VI
LA RIVIÈRE MORTE
La nuit était épaisse.
Des rafales de vent couraient sur Paris, mêlant leur voix sinistre au murmure sourd qui monte, dans les ténèbres, de la grande ville endormie.
Minuit venait de sonner.
Il est--aujourd'hui encore--sur la rive gauche de la Seine, au delà de la rue Mouffetard et de la Montagne-Sainte-Geneviève, un lieu étrange, sauvage, qui ressemble à ces vastes espaces de l'Asie, que l'imagination de nos ancêtres croyait avoir été désolés par quelque cataclysme vengeur, à ces terres maudites sur lesquelles se serait abattu, au jour de la colère divine, le feu du ciel irrité.
Qu'on ne prenne pas ces quelques lignes pour une de ces hyperboles familières au romancier; les faits qui se dérouleront dans les chapitres qui suivent ont pour théâtre des lieux inconnus des Parisiens, trop affairés ou trop insouciants pour quitter le centre de leurs occupations.
A l'époque où se déroule le drame que nous racontons, Paris était encore enserré dans une ceinture de murs noirâtres, coupés par les barrières monumentales dont quelques spécimens sont encore debout--aux docks de la Villette ou à la barrière d'Italie. La ville étouffait sous la pression de ce carcan, et cependant à peine osait-on franchir ces portes s'ouvrant sur la banlieue dont le renom avait un caractère effrayant, comme tout ce qui est inconnu. Au delà des quelques guinguettes, des restaurants à bon marché qui venaient s'établir aux dernières limites de l'octroi, ce n'étaient plus--surtout sur la rive gauche--que masures, ruelles boueuses, cités de misère et de crime. La banlieue était un refuge, nous allions dire un lieu d'asile.

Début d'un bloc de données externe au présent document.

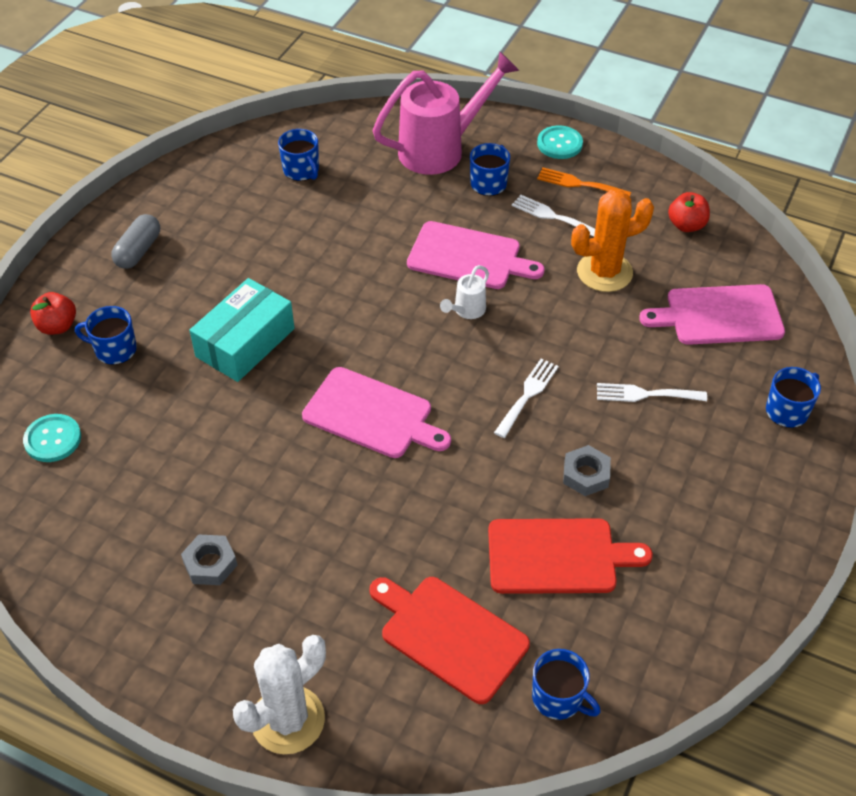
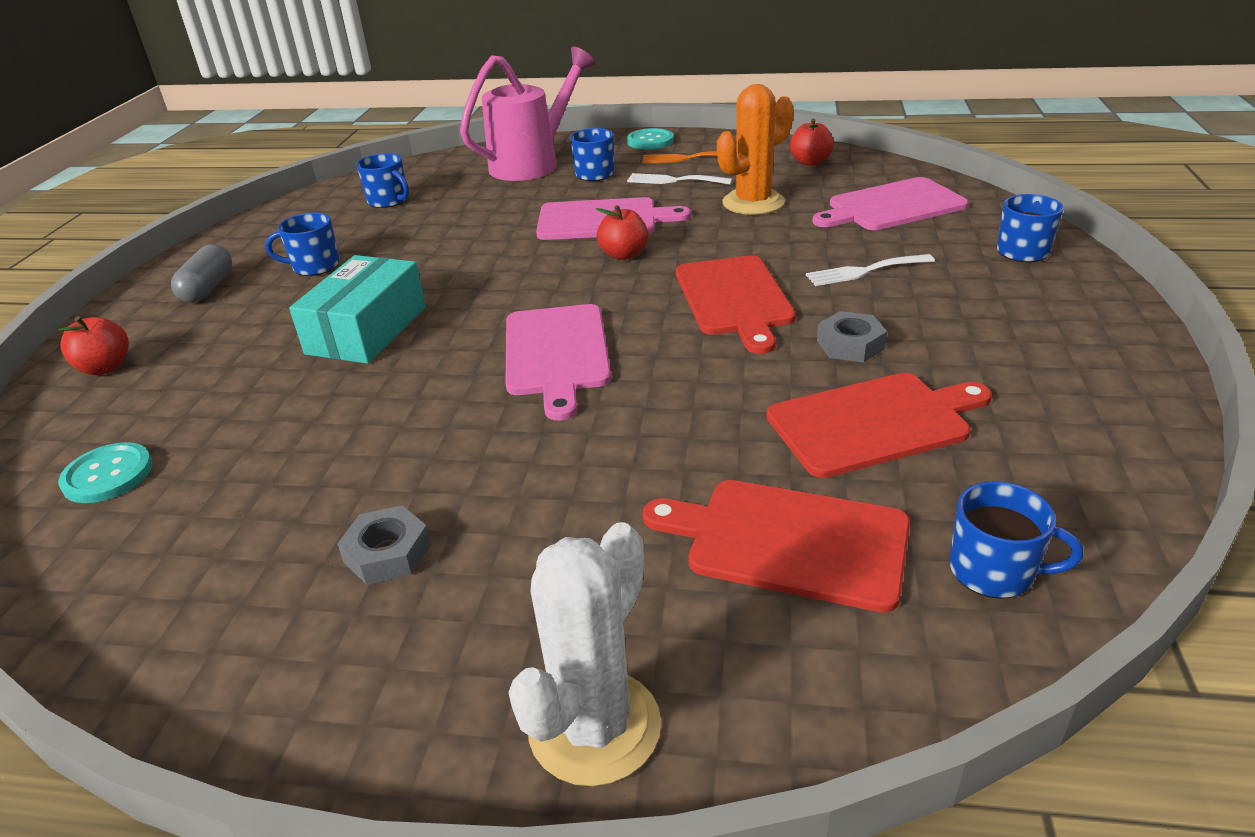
camera: 15 degrees left, 15 degrees down
(114, 350) = (190, 371): blue mug -> blue mug (315, 266)
(372, 414) = (557, 354): pink cutting board -> pink cutting board turned 75 degrees clockwise
(467, 311) = (624, 254): white watering can -> red apple
(527, 395) = (734, 299): white fork -> red cutting board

L'action de la police y était difficile, la surveillance presque nulle....
La Butte-aux-Cailles--notamment--était le repaire de milliers d'individus chassés de la vie sociale, se cachant comme des fauves, sans cesse guettant l'occasion de se jeter sur la ville, qui excitait d'autant plus leur envie criminelle qu'ils en étaient plus éloignés.
Cette Butte-aux-Cailles existe encore--assainie relativement, il est vrai--mais toujours étrange. La colline monte avec une pente rapide, puis tout à coup elle tombe presque à pic, et, du sommet du monticule, à l'extrémité des dernières ruelles qui serpentent jusqu'à la cime, on voit se déroulant une vaste plaine sans végétation, sans maisons, sur laquelle quelques baraques délabrées font à peine une tache sombre....
Plus loin encore. Descendons.
Le sol de la plaine est creusé de cloaques, crevassé de fondrières dans lesquelles dort une eau bourbeuse et corrompue. Une odeur âcre vous saisit, c'est comme un étourdissement. De ces sentines infectes s'élève un brouillard jaunâtre dans lequel tourbillonnent des milliers d'insectes immondes....
Plus loin encore, le premier bras de la Bièvre, qui roule son eau brune et glauque. Quelques bâtiments se dressent sur la rive sèche: hangars à poutres mal équarries, auvents soutenus sur des montants taillés à coups de hache et qui semblent les membres de quelque animal singulier; tanneries, teintureries, lavoirs, largement espacés et qui semblent moisis comme s'ils étaient inexploités, tandis qu'au lointain se profile la silhouette de Bicêtre.
Puis, sur l'autre bord, la plaine recommence, irrégulière, brutale dans ses accidents. Ici, c'est une sorte d'îlot. Car la Bièvre s'est divisée en deux bras. Le sol est encore plus aride, plus triste! Enfin, nous voici à ce second ruisseau formé par la Bièvre. Qui lui a donné ce nom effrayant: la Rivière morte?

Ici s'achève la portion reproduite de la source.